• [INSTRUCTIONS TO FOLLOW]:
Each entry in the block below needs to be copied out exactly.

• [DATA IN THIS EXERCISE]:
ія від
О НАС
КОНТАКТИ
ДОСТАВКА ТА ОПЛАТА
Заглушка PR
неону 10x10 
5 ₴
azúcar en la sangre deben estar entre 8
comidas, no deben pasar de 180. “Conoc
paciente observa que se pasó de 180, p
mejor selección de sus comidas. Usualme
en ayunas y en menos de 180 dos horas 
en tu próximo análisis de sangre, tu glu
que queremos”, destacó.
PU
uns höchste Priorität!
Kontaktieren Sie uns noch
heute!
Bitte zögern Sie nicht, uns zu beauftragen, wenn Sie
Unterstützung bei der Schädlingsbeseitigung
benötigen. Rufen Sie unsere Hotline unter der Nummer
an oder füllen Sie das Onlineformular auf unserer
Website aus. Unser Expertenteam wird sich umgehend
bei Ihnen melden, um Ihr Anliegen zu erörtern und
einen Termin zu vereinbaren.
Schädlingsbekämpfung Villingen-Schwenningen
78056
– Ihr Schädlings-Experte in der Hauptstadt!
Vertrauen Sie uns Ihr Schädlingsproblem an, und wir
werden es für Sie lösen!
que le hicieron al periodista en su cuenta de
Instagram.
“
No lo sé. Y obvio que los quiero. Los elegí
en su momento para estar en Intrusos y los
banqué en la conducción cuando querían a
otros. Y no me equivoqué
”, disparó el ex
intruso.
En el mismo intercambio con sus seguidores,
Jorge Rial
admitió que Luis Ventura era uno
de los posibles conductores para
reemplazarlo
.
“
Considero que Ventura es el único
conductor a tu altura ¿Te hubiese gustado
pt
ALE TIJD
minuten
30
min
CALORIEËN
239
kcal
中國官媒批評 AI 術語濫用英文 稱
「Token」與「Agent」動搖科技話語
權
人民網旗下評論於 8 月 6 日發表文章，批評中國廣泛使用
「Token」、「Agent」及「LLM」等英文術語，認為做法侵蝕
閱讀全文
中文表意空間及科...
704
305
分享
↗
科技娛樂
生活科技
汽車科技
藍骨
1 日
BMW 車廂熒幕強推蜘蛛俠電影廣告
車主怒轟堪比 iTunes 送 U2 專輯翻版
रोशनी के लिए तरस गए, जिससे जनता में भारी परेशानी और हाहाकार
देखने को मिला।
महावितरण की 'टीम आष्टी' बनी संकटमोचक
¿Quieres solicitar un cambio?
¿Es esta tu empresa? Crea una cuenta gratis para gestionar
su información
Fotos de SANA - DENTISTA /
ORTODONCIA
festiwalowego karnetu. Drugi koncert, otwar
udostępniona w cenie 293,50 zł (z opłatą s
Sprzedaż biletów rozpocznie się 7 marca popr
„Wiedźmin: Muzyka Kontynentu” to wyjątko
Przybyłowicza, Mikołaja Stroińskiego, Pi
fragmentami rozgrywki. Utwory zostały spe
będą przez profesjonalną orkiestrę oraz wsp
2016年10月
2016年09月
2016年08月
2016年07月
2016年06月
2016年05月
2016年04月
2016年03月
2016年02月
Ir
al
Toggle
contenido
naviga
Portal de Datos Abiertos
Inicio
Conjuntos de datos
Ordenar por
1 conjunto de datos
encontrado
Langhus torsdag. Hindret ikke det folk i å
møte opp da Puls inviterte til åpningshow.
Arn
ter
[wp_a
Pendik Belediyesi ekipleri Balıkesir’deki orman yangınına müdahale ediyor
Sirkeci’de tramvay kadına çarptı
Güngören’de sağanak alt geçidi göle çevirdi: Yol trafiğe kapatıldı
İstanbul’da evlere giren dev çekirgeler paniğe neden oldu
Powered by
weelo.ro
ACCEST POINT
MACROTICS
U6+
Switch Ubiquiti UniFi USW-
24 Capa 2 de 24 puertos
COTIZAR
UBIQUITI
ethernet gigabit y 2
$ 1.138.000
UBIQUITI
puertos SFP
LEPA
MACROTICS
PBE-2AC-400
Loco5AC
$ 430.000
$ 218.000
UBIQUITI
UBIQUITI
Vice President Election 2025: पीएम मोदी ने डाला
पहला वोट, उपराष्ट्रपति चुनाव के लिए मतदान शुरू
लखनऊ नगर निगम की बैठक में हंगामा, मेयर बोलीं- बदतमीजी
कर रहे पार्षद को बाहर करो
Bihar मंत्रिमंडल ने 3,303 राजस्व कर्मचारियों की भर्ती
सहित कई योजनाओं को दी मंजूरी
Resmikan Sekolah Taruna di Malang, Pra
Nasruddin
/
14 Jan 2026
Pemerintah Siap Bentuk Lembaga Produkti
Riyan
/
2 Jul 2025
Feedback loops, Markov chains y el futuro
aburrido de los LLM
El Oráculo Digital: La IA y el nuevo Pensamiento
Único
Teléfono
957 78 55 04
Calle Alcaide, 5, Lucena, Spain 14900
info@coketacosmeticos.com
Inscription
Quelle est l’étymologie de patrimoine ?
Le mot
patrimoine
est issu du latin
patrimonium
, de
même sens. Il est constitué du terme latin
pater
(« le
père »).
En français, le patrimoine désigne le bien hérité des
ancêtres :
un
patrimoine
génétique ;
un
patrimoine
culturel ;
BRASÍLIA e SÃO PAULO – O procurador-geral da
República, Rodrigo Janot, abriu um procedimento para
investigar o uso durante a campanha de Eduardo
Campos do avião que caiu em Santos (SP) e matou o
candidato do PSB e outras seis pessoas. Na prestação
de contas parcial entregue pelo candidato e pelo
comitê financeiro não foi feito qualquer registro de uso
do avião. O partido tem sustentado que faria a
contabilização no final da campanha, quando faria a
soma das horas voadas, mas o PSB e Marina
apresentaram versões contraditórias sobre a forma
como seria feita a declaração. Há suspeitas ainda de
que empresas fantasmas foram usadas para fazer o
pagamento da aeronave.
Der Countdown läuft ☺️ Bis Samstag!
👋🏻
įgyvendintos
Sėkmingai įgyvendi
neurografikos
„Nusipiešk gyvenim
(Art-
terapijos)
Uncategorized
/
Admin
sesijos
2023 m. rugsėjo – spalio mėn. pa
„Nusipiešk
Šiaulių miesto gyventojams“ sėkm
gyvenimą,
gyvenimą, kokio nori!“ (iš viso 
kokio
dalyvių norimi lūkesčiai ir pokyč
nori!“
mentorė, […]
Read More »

• [YOUR SOLUTION]:
ія від
О НАС
КОНТАКТИ
ДОСТАВКА ТА ОПЛАТА
Заглушка PR
неону 10x10 
5 ₴
azúcar en la sangre deben estar entre 8
comidas, no deben pasar de 180. “Conoc
paciente observa que se pasó de 180, p
mejor selección de sus comidas. Usualme
en ayunas y en menos de 180 dos horas 
en tu próximo análisis de sangre, tu glu
que queremos”, destacó.
PU
uns höchste Priorität!
Kontaktieren Sie uns noch
heute!
Bitte zögern Sie nicht, uns zu beauftragen, wenn Sie
Unterstützung bei der Schädlingsbeseitigung
benötigen. Rufen Sie unsere Hotline unter der Nummer
an oder füllen Sie das Onlineformular auf unserer
Website aus. Unser Expertenteam wird sich umgehend
bei Ihnen melden, um Ihr Anliegen zu erörtern und
einen Termin zu vereinbaren.
Schädlingsbekämpfung Villingen-Schwenningen
78056
– Ihr Schädlings-Experte in der Hauptstadt!
Vertrauen Sie uns Ihr Schädlingsproblem an, und wir
werden es für Sie lösen!
que le hicieron al periodista en su cuenta de
Instagram.
“
No lo sé. Y obvio que los quiero. Los elegí
en su momento para estar en Intrusos y los
banqué en la conducción cuando querían a
otros. Y no me equivoqué
”, disparó el ex
intruso.
En el mismo intercambio con sus seguidores,
Jorge Rial
admitió que Luis Ventura era uno
de los posibles conductores para
reemplazarlo
.
“
Considero que Ventura es el único
conductor a tu altura ¿Te hubiese gustado
pt
ALE TIJD
minuten
30
min
CALORIEËN
239
kcal
中國官媒批評 AI 術語濫用英文 稱
「Token」與「Agent」動搖科技話語
權
人民網旗下評論於 8 月 6 日發表文章，批評中國廣泛使用
「Token」、「Agent」及「LLM」等英文術語，認為做法侵蝕
閱讀全文
中文表意空間及科...
704
305
分享
↗
科技娛樂
生活科技
汽車科技
藍骨
1 日
BMW 車廂熒幕強推蜘蛛俠電影廣告
車主怒轟堪比 iTunes 送 U2 專輯翻版
रोशनी के लिए तरस गए, जिससे जनता में भारी परेशानी और हाहाकार
देखने को मिला।
महावितरण की 'टीम आष्टी' बनी संकटमोचक
¿Quieres solicitar un cambio?
¿Es esta tu empresa? Crea una cuenta gratis para gestionar
su información
Fotos de SANA - DENTISTA /
ORTODONCIA
festiwalowego karnetu. Drugi koncert, otwar
udostępniona w cenie 293,50 zł (z opłatą s
Sprzedaż biletów rozpocznie się 7 marca popr
„Wiedźmin: Muzyka Kontynentu” to wyjątko
Przybyłowicza, Mikołaja Stroińskiego, Pi
fragmentami rozgrywki. Utwory zostały spe
będą przez profesjonalną orkiestrę oraz wsp
2016年10月
2016年09月
2016年08月
2016年07月
2016年06月
2016年05月
2016年04月
2016年03月
2016年02月
Ir
al
Toggle
contenido
naviga
Portal de Datos Abiertos
Inicio
Conjuntos de datos
Ordenar por
1 conjunto de datos
encontrado
Langhus torsdag. Hindret ikke det folk i å
møte opp da Puls inviterte til åpningshow.
Arn
ter
[wp_a
Pendik Belediyesi ekipleri Balıkesir’deki orman yangınına müdahale ediyor
Sirkeci’de tramvay kadına çarptı
Güngören’de sağanak alt geçidi göle çevirdi: Yol trafiğe kapatıldı
İstanbul’da evlere giren dev çekirgeler paniğe neden oldu
Powered by
weelo.ro
ACCEST POINT
MACROTICS
U6+
Switch Ubiquiti UniFi USW-
24 Capa 2 de 24 puertos
COTIZAR
UBIQUITI
ethernet gigabit y 2
$ 1.138.000
UBIQUITI
puertos SFP
LEPA
MACROTICS
PBE-2AC-400
Loco5AC
$ 430.000
$ 218.000
UBIQUITI
UBIQUITI
Vice President Election 2025: पीएम मोदी ने डाला
पहला वोट, उपराष्ट्रपति चुनाव के लिए मतदान शुरू
लखनऊ नगर निगम की बैठक में हंगामा, मेयर बोलीं- बदतमीजी
कर रहे पार्षद को बाहर करो
Bihar मंत्रिमंडल ने 3,303 राजस्व कर्मचारियों की भर्ती
सहित कई योजनाओं को दी मंजूरी
Resmikan Sekolah Taruna di Malang, Pra
Nasruddin
/
14 Jan 2026
Pemerintah Siap Bentuk Lembaga Produkti
Riyan
/
2 Jul 2025
Feedback loops, Markov chains y el futuro
aburrido de los LLM
El Oráculo Digital: La IA y el nuevo Pensamiento
Único
Teléfono
957 78 55 04
Calle Alcaide, 5, Lucena, Spain 14900
info@coketacosmeticos.com
Inscription
Quelle est l’étymologie de patrimoine ?
Le mot
patrimoine
est issu du latin
patrimonium
, de
même sens. Il est constitué du terme latin
pater
(« le
père »).
En français, le patrimoine désigne le bien hérité des
ancêtres :
un
patrimoine
génétique ;
un
patrimoine
culturel ;
BRASÍLIA e SÃO PAULO – O procurador-geral da
República, Rodrigo Janot, abriu um procedimento para
investigar o uso durante a campanha de Eduardo
Campos do avião que caiu em Santos (SP) e matou o
candidato do PSB e outras seis pessoas. Na prestação
de contas parcial entregue pelo candidato e pelo
comitê financeiro não foi feito qualquer registro de uso
do avião. O partido tem sustentado que faria a
contabilização no final da campanha, quando faria a
soma das horas voadas, mas o PSB e Marina
apresentaram versões contraditórias sobre a forma
como seria feita a declaração. Há suspeitas ainda de
que empresas fantasmas foram usadas para fazer o
pagamento da aeronave.
Der Countdown läuft ☺️ Bis Samstag!
👋🏻
įgyvendintos
Sėkmingai įgyvendi
neurografikos
„Nusipiešk gyvenim
(Art-
terapijos)
Uncategorized
/
Admin
sesijos
2023 m. rugsėjo – spalio mėn. pa
„Nusipiešk
Šiaulių miesto gyventojams“ sėkm
gyvenimą,
gyvenimą, kokio nori!“ (iš viso 
kokio
dalyvių norimi lūkesčiai ir pokyč
nori!“
mentorė, […]
Read More »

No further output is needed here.